Jurors rule Arkansas billing agency practices 'not deceptive'

A Pulaski County Circuit Court jury in Arkansas has determined Little Rock-based Metropolitan Emergency Medical Services did not violate the state's deceptive trade practices act, reports Arkansas Democrat-Gazette.

Here are five things to know about the case.

1. The case stems from an auto accident in April 2012.

2. Attorneys Dan and Todd Turner of the law firm Arnold, Batson, Turner & Turner filed a lawsuit against central Arkansas' ambulance service on behalf of Robert and Ericka Davis after they were treated for injuries related to the auto accident, according to the report.
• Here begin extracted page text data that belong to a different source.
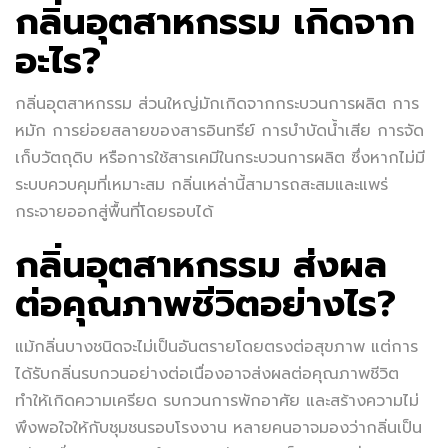
กลิ่นอุตสาหกรรม เกิดจาก
อะไร?
กลิ่นอุตสาหกรรม ส่วนใหญ่มักเกิดจากกระบวนการผลิต การ
หมัก การย่อยสลายของสารอินทรีย์ การบำบัดน้ำเสีย การจัด
เก็บวัตถุดิบ หรือการใช้สารเคมีในกระบวนการผลิต ซึ่งหากไม่มี
ระบบควบคุมที่เหมาะสม กลิ่นเหล่านี้สามารถสะสมและแพร่
กระจายออกสู่พื้นที่โดยรอบได้
กลิ่นอุตสาหกรรม ส่งผล
ต่อคุณภาพชีวิตอย่างไร?
แม้กลิ่นบางชนิดจะไม่เป็นอันตรายโดยตรงต่อสุขภาพ แต่การ
ได้รับกลิ่นรบกวนอย่างต่อเนื่องอาจส่งผลต่อคุณภาพชีวิต
ทำให้เกิดความเครียด รบกวนการพักอาศัย และสร้างความไม่
พึงพอใจให้กับชุมชนรอบโรงงาน หลายคนอาจมองว่ากลิ่นเป็น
After the accident, the couple, which suffered spinal and head injuries, was transported via a single ambulance nine miles to Baptist Health Medical Center in Little Rock. The Arkansas Democrat-Gazette reports the couple was billed by the ambulance service nearly $800 each, for a mileage rate of $16.50 per mile and a base rate of $640.

3. The lawsuit challenged MEMS' policy of double billing patients who are transported in one ambulance to a hospital, and it alleged that MEMS enacted the policy to increase revenue, according to the report. The lawsuit ultimately became a class-action case.

4. Little Rock City Attorney Tom Carpenter told jurors there is no deception involved in this practice and revenue gained from transporting patients is the ambulance service's only revenue stream, according to the report. MEMS only charges patients who are transported to a hospital.

5. After hearing arguments from both sides, the jury found MEMS did not commit violations alleged in the plaintiffs' lawsuit, the report states.